Giorni fa abbiamo letto sui giornali e visto in televisione che, durante una festa organizzata non so da chi e quanto legittimamente nell’area della prima Università degli Studi di Roma, “La Sapienza”, un giovane che aveva voluto introdursi in quell’area scavalcando l’alta cancellata era rimasto ferito da una delle punte caratteristiche di quegli arnesi e disgraziatamente era morto, pare dissanguato.
Deprecabile incidente. L’occasione: una festa, l’età della piena giovinezza della vittima, la banalità del comportamento che aveva causato l’incidente mortale. Tutto sembrava e sembra sommarsi per aumentare l’amarezza dell’episodio e di quella giovane vita troncata.
Ma (c’è sempre un “ma” di una eventuale stoltezza umana) qualcuno che dovrebbe perseguitare le nefandezze e gli errori degli uomini che le leggi specificamente dichiarano meritevoli di una pena, si è inteso investito del potere-dovere di perseguire il fatto in sé, in quanto amaro e, soprattutto, in quanto clamoroso. Al clamore di una disgrazia, deve (così c’è chi la pensa) far seguito la consolazione nel trovare un colpevole.
E’ un’assurdità morale prima ancora che giuridica. Ma non è inconsueta. Anzi è assai diffusa. E non solo tra coloro che esercitano come un’attività tesa a procurarsi soddisfazioni personali la funzione di fare giustizia, ma anche tra “la gente”, tra il pubblico che applaude quando si trova un colpevole nientemeno che di un terremoto (è, del resto, avvenuto anche questo). La gente, che con i suoi applausi, si costituisce complice necessario dell’”uso alternativo della giustizia” o, almeno di uno di tali usi, quello di soddisfare il senso di compiacimento dei padroni della legge che, così, si sentono i riequilibratori delle cattiverie della fatalità.
C’è un morto? Fuori il colpevole!
Non doveva, poteva non morire. E’ morto. Qualcuno paghi. Se no la giustizia vindice perde colpi.
Dico tutto questo perché alla notizia del caso luttuoso ha fatto seguito quella: “La Procura ha aperto un’indagine sull’accaduto”.
E, quel che è peggio, ci sono sentenze, i distillati della scienza e della moralità di questi uomini dediti al mestiere di essere giusti, che stabiliscono una responsabilità per colpa di chi munisce il proprio giardino, la proprietà sua di un’inferriata con punte “pericolose”, se qualche ladro ci si va ad infilzare.
Già, pericolose. Nel caso, quindi omicidio colposo.
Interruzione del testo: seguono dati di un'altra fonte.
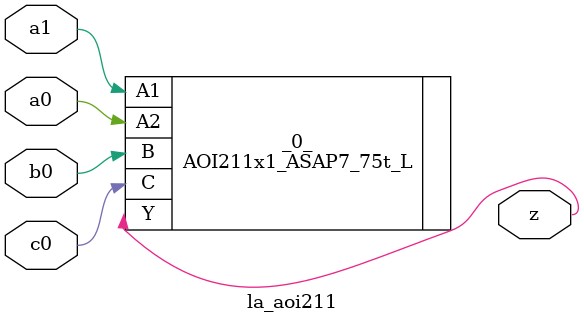
<source format=v>

/* Generated by Yosys 0.44 (git sha1 80ba43d26, g++ 11.4.0-1ubuntu1~22.04 -fPIC -O3) */

(* top =  1  *)
(* src = "generated" *)
(* keep_hierarchy *)
module la_aoi211 (
    a0,
    a1,
    b0,
    c0,
    z
);
  (* src = "generated" *)
  input a0;
  wire a0;
  (* src = "generated" *)
  input a1;
  wire a1;
  (* src = "generated" *)
  input b0;
  wire b0;
  (* src = "generated" *)
  input c0;
  wire c0;
  (* src = "generated" *)
  output z;
  wire z;
  AOI211x1_ASAP7_75t_L _0_ (
      .A1(a1),
      .A2(a0),
      .B (b0),
      .C (c0),
      .Y (z)
  );
endmodule

</source>
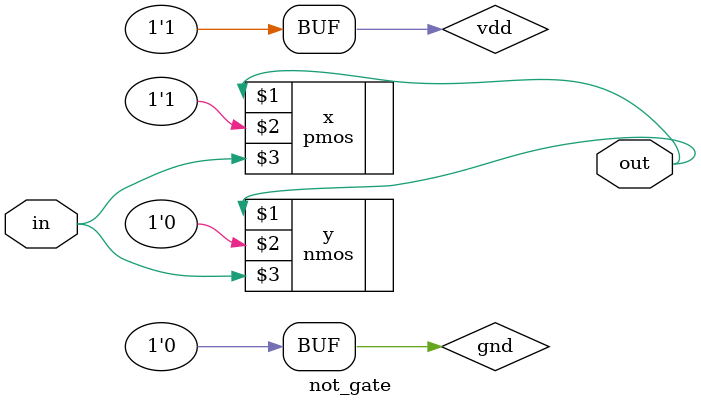
<source format=v>
`timescale 1ns / 1ps


module not_gate(out,in );
input in;
output out;
 supply1 vdd;
 supply0 gnd;
 pmos x(out,vdd,in);
 nmos y(out,gnd,in);
endmodule

</source>
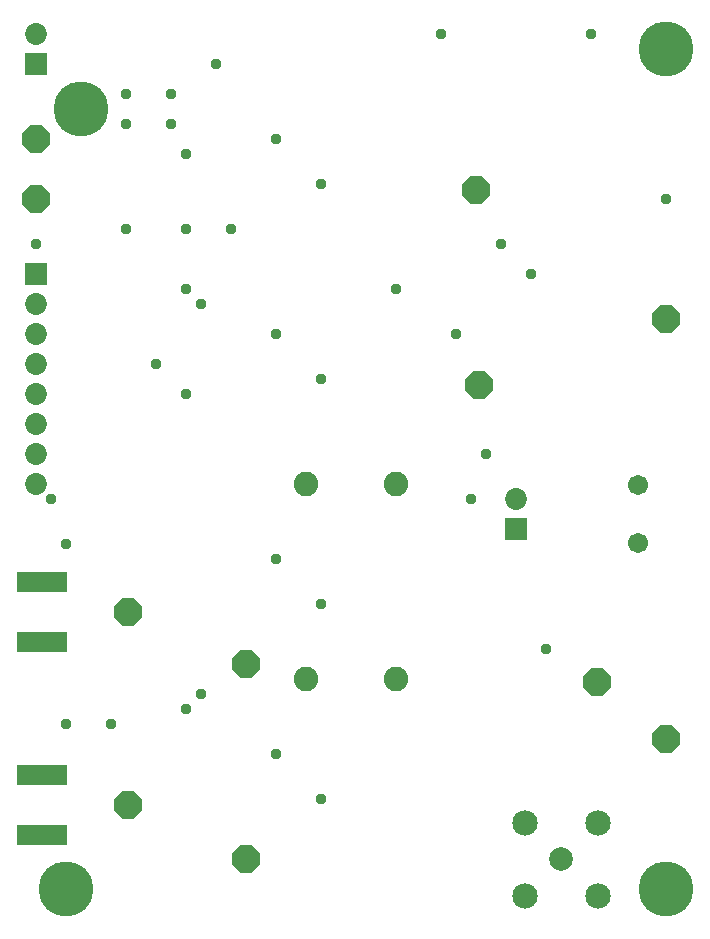
<source format=gbr>
G04 EAGLE Gerber RS-274X export*
G75*
%MOMM*%
%FSLAX34Y34*%
%LPD*%
%INSoldermask Bottom*%
%IPPOS*%
%AMOC8*
5,1,8,0,0,1.08239X$1,22.5*%
G01*
%ADD10C,1.703200*%
%ADD11R,1.853200X1.853200*%
%ADD12C,1.853200*%
%ADD13P,2.556822X8X22.500000*%
%ADD14R,4.267200X1.727200*%
%ADD15C,2.003200*%
%ADD16C,2.153200*%
%ADD17C,2.082800*%
%ADD18C,4.648200*%
%ADD19C,0.959600*%


D10*
X534880Y331100D03*
X534880Y380100D03*
D11*
X25400Y558800D03*
D12*
X25400Y533400D03*
X25400Y508000D03*
X25400Y482600D03*
X25400Y457200D03*
X25400Y431800D03*
X25400Y406400D03*
X25400Y381000D03*
D11*
X25400Y736600D03*
D12*
X25400Y762000D03*
D11*
X431800Y342900D03*
D12*
X431800Y368300D03*
D13*
X397510Y629920D03*
X400050Y464820D03*
X500380Y213360D03*
X102870Y109220D03*
X102870Y273050D03*
D14*
X30480Y134620D03*
X30480Y83820D03*
X30480Y298450D03*
X30480Y247650D03*
D15*
X469900Y63500D03*
D16*
X500888Y94488D03*
X438912Y94488D03*
X438912Y32512D03*
X500888Y32512D03*
D13*
X25400Y673100D03*
X25400Y622300D03*
D17*
X330200Y381000D03*
X254000Y381000D03*
X330200Y215900D03*
X254000Y215900D03*
D13*
X203200Y63500D03*
X203200Y228600D03*
X558800Y165100D03*
X558800Y520700D03*
D18*
X50800Y38100D03*
X558800Y38100D03*
X558800Y749300D03*
X63500Y698500D03*
D19*
X406400Y406400D03*
X393700Y368300D03*
X88900Y177800D03*
X50800Y330200D03*
X50800Y177800D03*
X457200Y241300D03*
X444500Y558800D03*
X419100Y584200D03*
X330200Y546100D03*
X381000Y508000D03*
X266700Y114300D03*
X266700Y469900D03*
X266700Y279400D03*
X266700Y635000D03*
X190500Y596900D03*
X368300Y762000D03*
X495300Y762000D03*
X558800Y622300D03*
X228600Y152400D03*
X228600Y317500D03*
X228600Y508000D03*
X228600Y673100D03*
X177800Y736600D03*
X152400Y190500D03*
X165100Y533400D03*
X101600Y685800D03*
X101600Y711200D03*
X101600Y596900D03*
X25400Y584200D03*
X152400Y457200D03*
X127000Y482600D03*
X38100Y368300D03*
X152400Y596900D03*
X152400Y660400D03*
X139700Y685800D03*
X165100Y203200D03*
X139700Y711200D03*
X152400Y546100D03*
M02*

</source>
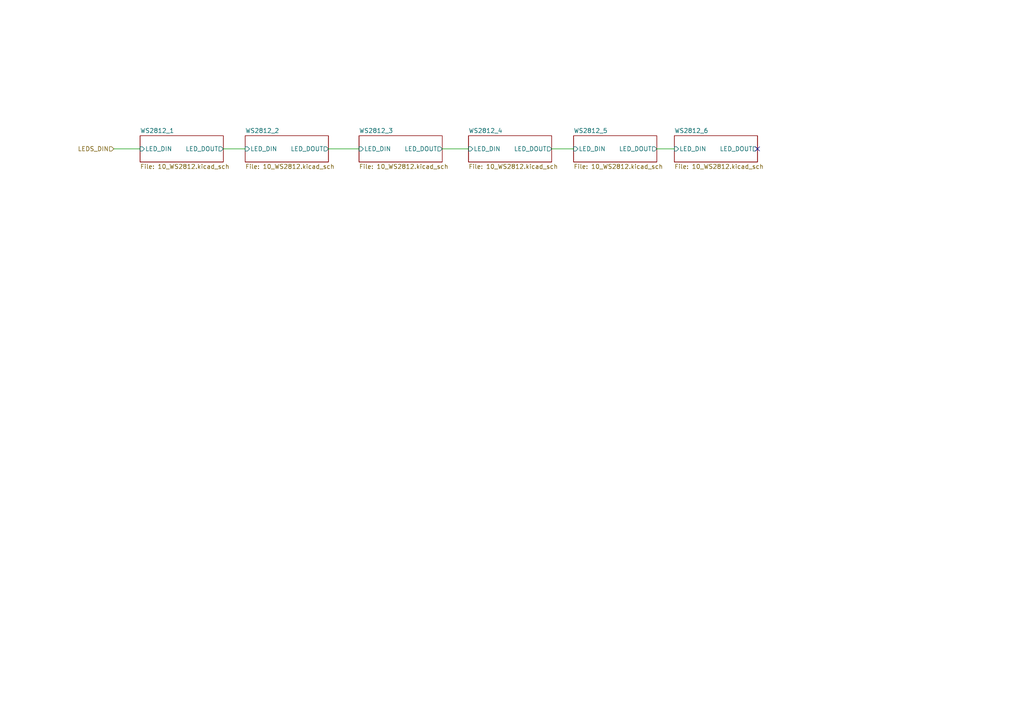
<source format=kicad_sch>
(kicad_sch (version 20211123) (generator eeschema)

  (uuid 5b34a16c-5a14-4291-8242-ea6d6ac54372)

  (paper "A4")

  


  (no_connect (at 219.71 43.18) (uuid 0e8f7fc0-2ef2-4b90-9c15-8a3a601ee459))

  (wire (pts (xy 160.02 43.18) (xy 166.37 43.18))
    (stroke (width 0) (type default) (color 0 0 0 0))
    (uuid 0ce8d3ab-2662-4158-8a2a-18b782908fc5)
  )
  (wire (pts (xy 128.27 43.18) (xy 135.89 43.18))
    (stroke (width 0) (type default) (color 0 0 0 0))
    (uuid 29195ea4-8218-44a1-b4bf-466bee0082e4)
  )
  (wire (pts (xy 190.5 43.18) (xy 195.58 43.18))
    (stroke (width 0) (type default) (color 0 0 0 0))
    (uuid b0906e10-2fbc-4309-a8b4-6fc4cd1a5490)
  )
  (wire (pts (xy 95.25 43.18) (xy 104.14 43.18))
    (stroke (width 0) (type default) (color 0 0 0 0))
    (uuid c9667181-b3c7-4b01-b8b4-baa29a9aea63)
  )
  (wire (pts (xy 64.77 43.18) (xy 71.12 43.18))
    (stroke (width 0) (type default) (color 0 0 0 0))
    (uuid d0fb0864-e79b-4bdc-8e8e-eed0cabe6d56)
  )
  (wire (pts (xy 33.02 43.18) (xy 40.64 43.18))
    (stroke (width 0) (type default) (color 0 0 0 0))
    (uuid d5b800ca-1ab6-4b66-b5f7-2dda5658b504)
  )

  (hierarchical_label "LEDS_DIN" (shape input) (at 33.02 43.18 180)
    (effects (font (size 1.27 1.27)) (justify right))
    (uuid cff34251-839c-4da9-a0ad-85d0fc4e32af)
  )

  (sheet (at 40.64 39.37) (size 24.13 7.62) (fields_autoplaced)
    (stroke (width 0) (type solid) (color 0 0 0 0))
    (fill (color 0 0 0 0.0000))
    (uuid 00000000-0000-0000-0000-0000604d9d29)
    (property "Sheet name" "WS2812_1" (id 0) (at 40.64 38.6584 0)
      (effects (font (size 1.27 1.27)) (justify left bottom))
    )
    (property "Sheet file" "10_WS2812.kicad_sch" (id 1) (at 40.64 47.5746 0)
      (effects (font (size 1.27 1.27)) (justify left top))
    )
    (pin "LED_DIN" input (at 40.64 43.18 180)
      (effects (font (size 1.27 1.27)) (justify left))
      (uuid e40e8cef-4fb0-4fc3-be09-3875b2cc8469)
    )
    (pin "LED_DOUT" output (at 64.77 43.18 0)
      (effects (font (size 1.27 1.27)) (justify right))
      (uuid 15fe8f3d-6077-4e0e-81d0-8ec3f4538981)
    )
  )

  (sheet (at 71.12 39.37) (size 24.13 7.62) (fields_autoplaced)
    (stroke (width 0) (type solid) (color 0 0 0 0))
    (fill (color 0 0 0 0.0000))
    (uuid 00000000-0000-0000-0000-0000604eab75)
    (property "Sheet name" "WS2812_2" (id 0) (at 71.12 38.6584 0)
      (effects (font (size 1.27 1.27)) (justify left bottom))
    )
    (property "Sheet file" "10_WS2812.kicad_sch" (id 1) (at 71.12 47.5746 0)
      (effects (font (size 1.27 1.27)) (justify left top))
    )
    (pin "LED_DIN" input (at 71.12 43.18 180)
      (effects (font (size 1.27 1.27)) (justify left))
      (uuid 309b3bff-19c8-41ec-a84d-63399c649f46)
    )
    (pin "LED_DOUT" output (at 95.25 43.18 0)
      (effects (font (size 1.27 1.27)) (justify right))
      (uuid 8c0807a7-765b-4fa5-baaa-e09a2b610e6b)
    )
  )

  (sheet (at 104.14 39.37) (size 24.13 7.62) (fields_autoplaced)
    (stroke (width 0) (type solid) (color 0 0 0 0))
    (fill (color 0 0 0 0.0000))
    (uuid 00000000-0000-0000-0000-0000604eabf8)
    (property "Sheet name" "WS2812_3" (id 0) (at 104.14 38.6584 0)
      (effects (font (size 1.27 1.27)) (justify left bottom))
    )
    (property "Sheet file" "10_WS2812.kicad_sch" (id 1) (at 104.14 47.5746 0)
      (effects (font (size 1.27 1.27)) (justify left top))
    )
    (pin "LED_DIN" input (at 104.14 43.18 180)
      (effects (font (size 1.27 1.27)) (justify left))
      (uuid e1535036-5d36-405f-bb86-3819621c4f23)
    )
    (pin "LED_DOUT" output (at 128.27 43.18 0)
      (effects (font (size 1.27 1.27)) (justify right))
      (uuid d9c6d5d2-0b49-49ba-a970-cd2c32f74c54)
    )
  )

  (sheet (at 135.89 39.37) (size 24.13 7.62) (fields_autoplaced)
    (stroke (width 0) (type solid) (color 0 0 0 0))
    (fill (color 0 0 0 0.0000))
    (uuid 00000000-0000-0000-0000-0000604eacf6)
    (property "Sheet name" "WS2812_4" (id 0) (at 135.89 38.6584 0)
      (effects (font (size 1.27 1.27)) (justify left bottom))
    )
    (property "Sheet file" "10_WS2812.kicad_sch" (id 1) (at 135.89 47.5746 0)
      (effects (font (size 1.27 1.27)) (justify left top))
    )
    (pin "LED_DIN" input (at 135.89 43.18 180)
      (effects (font (size 1.27 1.27)) (justify left))
      (uuid 20c315f4-1e4f-49aa-8d61-778a7389df7e)
    )
    (pin "LED_DOUT" output (at 160.02 43.18 0)
      (effects (font (size 1.27 1.27)) (justify right))
      (uuid 7e0a03ae-d054-4f76-a131-5c09b8dc1636)
    )
  )

  (sheet (at 166.37 39.37) (size 24.13 7.62) (fields_autoplaced)
    (stroke (width 0) (type solid) (color 0 0 0 0))
    (fill (color 0 0 0 0.0000))
    (uuid 00000000-0000-0000-0000-0000604eadb2)
    (property "Sheet name" "WS2812_5" (id 0) (at 166.37 38.6584 0)
      (effects (font (size 1.27 1.27)) (justify left bottom))
    )
    (property "Sheet file" "10_WS2812.kicad_sch" (id 1) (at 166.37 47.5746 0)
      (effects (font (size 1.27 1.27)) (justify left top))
    )
    (pin "LED_DIN" input (at 166.37 43.18 180)
      (effects (font (size 1.27 1.27)) (justify left))
      (uuid 8d0c1d66-35ef-4a53-a28f-436a11b54f42)
    )
    (pin "LED_DOUT" output (at 190.5 43.18 0)
      (effects (font (size 1.27 1.27)) (justify right))
      (uuid 6fd4442e-30b3-428b-9306-61418a63d311)
    )
  )

  (sheet (at 195.58 39.37) (size 24.13 7.62) (fields_autoplaced)
    (stroke (width 0) (type solid) (color 0 0 0 0))
    (fill (color 0 0 0 0.0000))
    (uuid 00000000-0000-0000-0000-0000604eaecb)
    (property "Sheet name" "WS2812_6" (id 0) (at 195.58 38.6584 0)
      (effects (font (size 1.27 1.27)) (justify left bottom))
    )
    (property "Sheet file" "10_WS2812.kicad_sch" (id 1) (at 195.58 47.5746 0)
      (effects (font (size 1.27 1.27)) (justify left top))
    )
    (pin "LED_DIN" input (at 195.58 43.18 180)
      (effects (font (size 1.27 1.27)) (justify left))
      (uuid feb26ecb-9193-46ea-a41b-d09305bf0a3e)
    )
    (pin "LED_DOUT" output (at 219.71 43.18 0)
      (effects (font (size 1.27 1.27)) (justify right))
      (uuid 382ca670-6ae8-4de6-90f9-f241d1337171)
    )
  )
)

</source>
Pericolose per chi? Per i passanti? Per gli Angeli che vadano svolazzando per il Cielo troppo vicini a questa terra di lacrime? No. Per chi voglia, violando il diritto di proprietà ed il legittimo possesso, scavalcare la cancellata anziché andare a bussare alla porta. E, notate, la “colpa” non sarebbe quella di aver occultato quegli acuti spuntoni che so, sotto una non trasparente cortina di verde rampicante, ma di averli messi lì a dimostrare tutta l’impraticabilità di quella illegittima e delittuosa via di accesso.
Non bisogna essere Salvini per invocare un diritto di legittima difesa. Perché, in effetti non c’è nemmeno alcuna attività in sé diretta a provocare lesioni o morte dell’illegittimo visitatore dell’altrui proprietà.
Io mi auguro di non vedere il Magnifico Rettore dell’Università degli Studi La Sapienza sul banco degli imputati per aver munito di cancellate il perimetro dell’Università. Se non altro perché, altrimenti dovrei preoccuparmi del fatto che, qualcuno potrebbe andare a schiantarsi con un’auto contro le mura della mia casa “troppo pericolosamente dure” oppure dovrei preoccuparmi di non tenere in casa veleno per i topi, che un ladro potrebbe ingoiare per uno spuntino “sul lavoro” scambiandolo per un biscotto. Certo, così priverò i famigliari delle vittime di incidenti deprecabili della “consolazione” di avere un colpevole, qualcuno con il quale prendersela. E, soprattutto, mancherò ancora una volta di rispetto alla Magistratura, non affidando ad essa il mio senso della ragione.
Sissignori. C’è un senso della ragione che dovrebbe illuminare il mondo.
In quello io credo. E so che non è patrimonio di nessuna Casta. Né delle folle urlatrici.